#### [Work instruction]
Your copy of the listing should be exact and should contain no pictures.

#### [Source information]
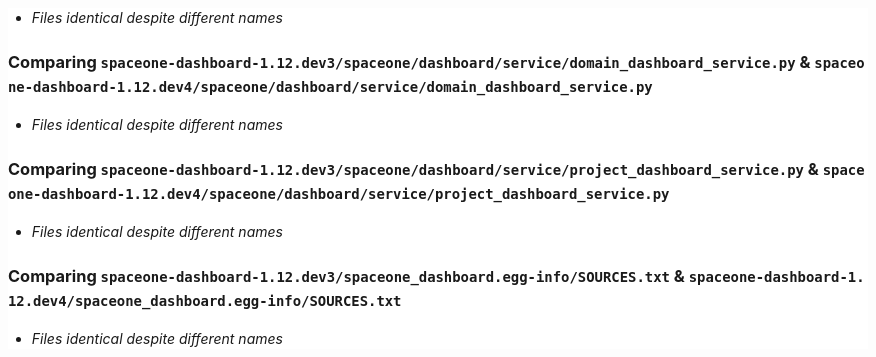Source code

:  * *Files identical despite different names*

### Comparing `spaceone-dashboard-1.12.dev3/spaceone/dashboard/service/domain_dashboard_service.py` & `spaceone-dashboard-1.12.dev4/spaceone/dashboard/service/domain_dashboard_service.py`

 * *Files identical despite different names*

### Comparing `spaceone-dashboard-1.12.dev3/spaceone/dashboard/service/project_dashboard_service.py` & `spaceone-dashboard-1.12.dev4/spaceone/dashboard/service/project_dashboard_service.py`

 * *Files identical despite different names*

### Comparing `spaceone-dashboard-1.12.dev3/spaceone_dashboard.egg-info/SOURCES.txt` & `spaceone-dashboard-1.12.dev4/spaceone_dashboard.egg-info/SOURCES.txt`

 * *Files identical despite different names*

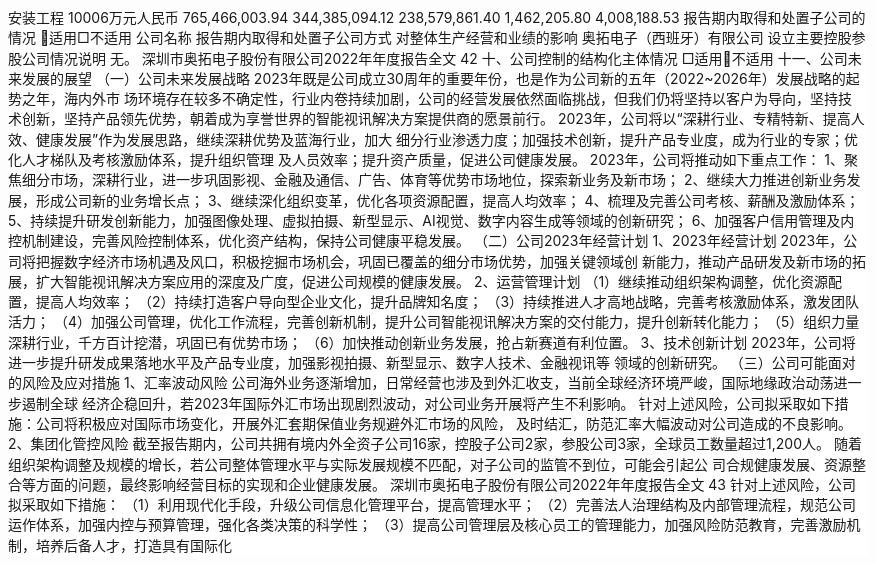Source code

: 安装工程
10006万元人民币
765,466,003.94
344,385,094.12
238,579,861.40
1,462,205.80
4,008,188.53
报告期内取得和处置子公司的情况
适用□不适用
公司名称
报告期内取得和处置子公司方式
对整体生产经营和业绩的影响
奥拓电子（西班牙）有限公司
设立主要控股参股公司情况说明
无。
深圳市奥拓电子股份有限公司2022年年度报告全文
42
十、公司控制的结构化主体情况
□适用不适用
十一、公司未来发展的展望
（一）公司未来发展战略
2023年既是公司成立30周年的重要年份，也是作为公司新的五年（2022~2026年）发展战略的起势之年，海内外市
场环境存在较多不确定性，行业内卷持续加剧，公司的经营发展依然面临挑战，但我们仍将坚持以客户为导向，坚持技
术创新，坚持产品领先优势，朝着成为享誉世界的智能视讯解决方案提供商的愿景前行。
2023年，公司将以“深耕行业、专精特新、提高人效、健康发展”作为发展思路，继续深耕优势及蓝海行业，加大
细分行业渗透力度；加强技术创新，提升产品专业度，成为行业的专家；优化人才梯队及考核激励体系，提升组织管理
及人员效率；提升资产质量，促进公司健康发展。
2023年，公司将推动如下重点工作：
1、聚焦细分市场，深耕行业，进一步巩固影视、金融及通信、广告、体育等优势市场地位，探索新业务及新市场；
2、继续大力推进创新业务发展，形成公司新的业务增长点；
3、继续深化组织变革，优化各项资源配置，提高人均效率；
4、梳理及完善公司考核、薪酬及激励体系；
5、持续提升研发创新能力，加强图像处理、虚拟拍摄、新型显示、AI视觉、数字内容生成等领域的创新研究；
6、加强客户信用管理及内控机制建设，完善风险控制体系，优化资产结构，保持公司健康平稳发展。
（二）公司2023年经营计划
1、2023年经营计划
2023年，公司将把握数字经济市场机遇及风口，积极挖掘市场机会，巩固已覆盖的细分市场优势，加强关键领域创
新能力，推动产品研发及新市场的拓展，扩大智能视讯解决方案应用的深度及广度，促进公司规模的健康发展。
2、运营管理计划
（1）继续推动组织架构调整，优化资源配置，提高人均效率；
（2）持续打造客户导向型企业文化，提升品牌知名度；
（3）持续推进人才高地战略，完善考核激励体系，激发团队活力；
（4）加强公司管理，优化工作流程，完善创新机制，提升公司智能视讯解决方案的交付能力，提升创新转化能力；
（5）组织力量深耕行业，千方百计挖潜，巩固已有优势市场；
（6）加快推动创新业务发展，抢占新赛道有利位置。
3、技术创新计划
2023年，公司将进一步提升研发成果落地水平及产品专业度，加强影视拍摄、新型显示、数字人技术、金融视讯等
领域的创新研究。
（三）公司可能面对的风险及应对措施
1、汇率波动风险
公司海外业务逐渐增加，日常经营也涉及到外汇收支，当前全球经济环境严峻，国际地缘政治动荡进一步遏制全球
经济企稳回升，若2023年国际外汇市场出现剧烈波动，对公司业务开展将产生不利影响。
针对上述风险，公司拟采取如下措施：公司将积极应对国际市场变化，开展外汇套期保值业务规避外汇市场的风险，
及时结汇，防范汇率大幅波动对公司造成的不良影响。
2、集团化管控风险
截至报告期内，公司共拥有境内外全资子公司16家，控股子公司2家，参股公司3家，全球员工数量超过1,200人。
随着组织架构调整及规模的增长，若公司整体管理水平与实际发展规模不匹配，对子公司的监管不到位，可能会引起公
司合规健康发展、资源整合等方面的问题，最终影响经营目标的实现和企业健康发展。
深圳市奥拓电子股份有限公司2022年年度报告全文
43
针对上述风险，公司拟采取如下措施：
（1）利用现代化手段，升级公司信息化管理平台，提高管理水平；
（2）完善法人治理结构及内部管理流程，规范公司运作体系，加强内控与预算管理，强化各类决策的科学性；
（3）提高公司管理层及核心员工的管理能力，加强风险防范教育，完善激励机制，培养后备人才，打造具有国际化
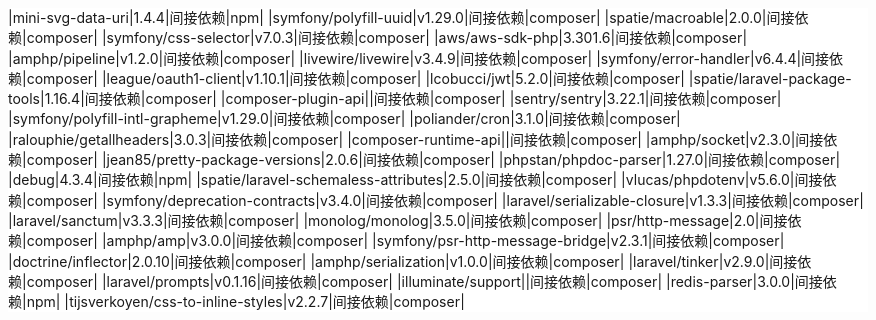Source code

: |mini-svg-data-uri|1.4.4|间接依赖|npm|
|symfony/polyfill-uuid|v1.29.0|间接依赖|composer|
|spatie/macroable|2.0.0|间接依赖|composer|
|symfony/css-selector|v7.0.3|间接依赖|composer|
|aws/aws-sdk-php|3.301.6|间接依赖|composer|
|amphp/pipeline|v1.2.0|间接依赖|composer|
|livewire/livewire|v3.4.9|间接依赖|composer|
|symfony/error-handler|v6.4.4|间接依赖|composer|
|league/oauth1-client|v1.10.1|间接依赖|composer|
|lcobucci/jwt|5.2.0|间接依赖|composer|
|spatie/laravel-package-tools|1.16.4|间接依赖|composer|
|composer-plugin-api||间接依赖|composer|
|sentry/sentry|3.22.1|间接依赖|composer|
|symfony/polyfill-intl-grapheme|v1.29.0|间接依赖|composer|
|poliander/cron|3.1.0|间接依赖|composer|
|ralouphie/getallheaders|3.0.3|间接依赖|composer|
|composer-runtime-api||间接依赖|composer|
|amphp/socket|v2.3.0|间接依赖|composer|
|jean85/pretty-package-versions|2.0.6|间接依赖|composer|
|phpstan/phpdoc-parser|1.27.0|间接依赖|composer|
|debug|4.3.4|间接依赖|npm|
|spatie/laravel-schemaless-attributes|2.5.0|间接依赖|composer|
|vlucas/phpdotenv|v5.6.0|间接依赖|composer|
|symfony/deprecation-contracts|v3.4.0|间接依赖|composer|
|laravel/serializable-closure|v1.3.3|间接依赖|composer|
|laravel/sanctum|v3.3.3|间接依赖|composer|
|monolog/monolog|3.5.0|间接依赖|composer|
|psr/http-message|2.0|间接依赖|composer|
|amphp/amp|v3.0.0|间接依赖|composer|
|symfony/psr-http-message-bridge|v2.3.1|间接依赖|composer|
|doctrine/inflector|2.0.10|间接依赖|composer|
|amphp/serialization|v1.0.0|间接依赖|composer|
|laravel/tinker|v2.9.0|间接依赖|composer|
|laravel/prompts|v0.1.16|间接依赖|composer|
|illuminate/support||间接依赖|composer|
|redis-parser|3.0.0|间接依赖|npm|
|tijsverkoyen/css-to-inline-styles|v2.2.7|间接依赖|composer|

#### [Exercise response]
Source code

:  * *Files identical despite different names*

### Comparing `spaceone-dashboard-1.12.dev3/spaceone/dashboard/service/domain_dashboard_service.py` & `spaceone-dashboard-1.12.dev4/spaceone/dashboard/service/domain_dashboard_service.py`

 * *Files identical despite different names*

### Comparing `spaceone-dashboard-1.12.dev3/spaceone/dashboard/service/project_dashboard_service.py` & `spaceone-dashboard-1.12.dev4/spaceone/dashboard/service/project_dashboard_service.py`

 * *Files identical despite different names*

### Comparing `spaceone-dashboard-1.12.dev3/spaceone_dashboard.egg-info/SOURCES.txt` & `spaceone-dashboard-1.12.dev4/spaceone_dashboard.egg-info/SOURCES.txt`

 * *Files identical despite different names*

Source code

: 安装工程
10006万元人民币
765,466,003.94
344,385,094.12
238,579,861.40
1,462,205.80
4,008,188.53
报告期内取得和处置子公司的情况
适用□不适用
公司名称
报告期内取得和处置子公司方式
对整体生产经营和业绩的影响
奥拓电子（西班牙）有限公司
设立主要控股参股公司情况说明
无。
深圳市奥拓电子股份有限公司2022年年度报告全文
42
十、公司控制的结构化主体情况
□适用不适用
十一、公司未来发展的展望
（一）公司未来发展战略
2023年既是公司成立30周年的重要年份，也是作为公司新的五年（2022~2026年）发展战略的起势之年，海内外市
场环境存在较多不确定性，行业内卷持续加剧，公司的经营发展依然面临挑战，但我们仍将坚持以客户为导向，坚持技
术创新，坚持产品领先优势，朝着成为享誉世界的智能视讯解决方案提供商的愿景前行。
2023年，公司将以“深耕行业、专精特新、提高人效、健康发展”作为发展思路，继续深耕优势及蓝海行业，加大
细分行业渗透力度；加强技术创新，提升产品专业度，成为行业的专家；优化人才梯队及考核激励体系，提升组织管理
及人员效率；提升资产质量，促进公司健康发展。
2023年，公司将推动如下重点工作：
1、聚焦细分市场，深耕行业，进一步巩固影视、金融及通信、广告、体育等优势市场地位，探索新业务及新市场；
2、继续大力推进创新业务发展，形成公司新的业务增长点；
3、继续深化组织变革，优化各项资源配置，提高人均效率；
4、梳理及完善公司考核、薪酬及激励体系；
5、持续提升研发创新能力，加强图像处理、虚拟拍摄、新型显示、AI视觉、数字内容生成等领域的创新研究；
6、加强客户信用管理及内控机制建设，完善风险控制体系，优化资产结构，保持公司健康平稳发展。
（二）公司2023年经营计划
1、2023年经营计划
2023年，公司将把握数字经济市场机遇及风口，积极挖掘市场机会，巩固已覆盖的细分市场优势，加强关键领域创
新能力，推动产品研发及新市场的拓展，扩大智能视讯解决方案应用的深度及广度，促进公司规模的健康发展。
2、运营管理计划
（1）继续推动组织架构调整，优化资源配置，提高人均效率；
（2）持续打造客户导向型企业文化，提升品牌知名度；
（3）持续推进人才高地战略，完善考核激励体系，激发团队活力；
（4）加强公司管理，优化工作流程，完善创新机制，提升公司智能视讯解决方案的交付能力，提升创新转化能力；
（5）组织力量深耕行业，千方百计挖潜，巩固已有优势市场；
（6）加快推动创新业务发展，抢占新赛道有利位置。
3、技术创新计划
2023年，公司将进一步提升研发成果落地水平及产品专业度，加强影视拍摄、新型显示、数字人技术、金融视讯等
领域的创新研究。
（三）公司可能面对的风险及应对措施
1、汇率波动风险
公司海外业务逐渐增加，日常经营也涉及到外汇收支，当前全球经济环境严峻，国际地缘政治动荡进一步遏制全球
经济企稳回升，若2023年国际外汇市场出现剧烈波动，对公司业务开展将产生不利影响。
针对上述风险，公司拟采取如下措施：公司将积极应对国际市场变化，开展外汇套期保值业务规避外汇市场的风险，
及时结汇，防范汇率大幅波动对公司造成的不良影响。
2、集团化管控风险
截至报告期内，公司共拥有境内外全资子公司16家，控股子公司2家，参股公司3家，全球员工数量超过1,200人。
随着组织架构调整及规模的增长，若公司整体管理水平与实际发展规模不匹配，对子公司的监管不到位，可能会引起公
司合规健康发展、资源整合等方面的问题，最终影响经营目标的实现和企业健康发展。
深圳市奥拓电子股份有限公司2022年年度报告全文
43
针对上述风险，公司拟采取如下措施：
（1）利用现代化手段，升级公司信息化管理平台，提高管理水平；
（2）完善法人治理结构及内部管理流程，规范公司运作体系，加强内控与预算管理，强化各类决策的科学性；
（3）提高公司管理层及核心员工的管理能力，加强风险防范教育，完善激励机制，培养后备人才，打造具有国际化
Source code

: |mini-svg-data-uri|1.4.4|间接依赖|npm|
|symfony/polyfill-uuid|v1.29.0|间接依赖|composer|
|spatie/macroable|2.0.0|间接依赖|composer|
|symfony/css-selector|v7.0.3|间接依赖|composer|
|aws/aws-sdk-php|3.301.6|间接依赖|composer|
|amphp/pipeline|v1.2.0|间接依赖|composer|
|livewire/livewire|v3.4.9|间接依赖|composer|
|symfony/error-handler|v6.4.4|间接依赖|composer|
|league/oauth1-client|v1.10.1|间接依赖|composer|
|lcobucci/jwt|5.2.0|间接依赖|composer|
|spatie/laravel-package-tools|1.16.4|间接依赖|composer|
|composer-plugin-api||间接依赖|composer|
|sentry/sentry|3.22.1|间接依赖|composer|
|symfony/polyfill-intl-grapheme|v1.29.0|间接依赖|composer|
|poliander/cron|3.1.0|间接依赖|composer|
|ralouphie/getallheaders|3.0.3|间接依赖|composer|
|composer-runtime-api||间接依赖|composer|
|amphp/socket|v2.3.0|间接依赖|composer|
|jean85/pretty-package-versions|2.0.6|间接依赖|composer|
|phpstan/phpdoc-parser|1.27.0|间接依赖|composer|
|debug|4.3.4|间接依赖|npm|
|spatie/laravel-schemaless-attributes|2.5.0|间接依赖|composer|
|vlucas/phpdotenv|v5.6.0|间接依赖|composer|
|symfony/deprecation-contracts|v3.4.0|间接依赖|composer|
|laravel/serializable-closure|v1.3.3|间接依赖|composer|
|laravel/sanctum|v3.3.3|间接依赖|composer|
|monolog/monolog|3.5.0|间接依赖|composer|
|psr/http-message|2.0|间接依赖|composer|
|amphp/amp|v3.0.0|间接依赖|composer|
|symfony/psr-http-message-bridge|v2.3.1|间接依赖|composer|
|doctrine/inflector|2.0.10|间接依赖|composer|
|amphp/serialization|v1.0.0|间接依赖|composer|
|laravel/tinker|v2.9.0|间接依赖|composer|
|laravel/prompts|v0.1.16|间接依赖|composer|
|illuminate/support||间接依赖|composer|
|redis-parser|3.0.0|间接依赖|npm|
|tijsverkoyen/css-to-inline-styles|v2.2.7|间接依赖|composer|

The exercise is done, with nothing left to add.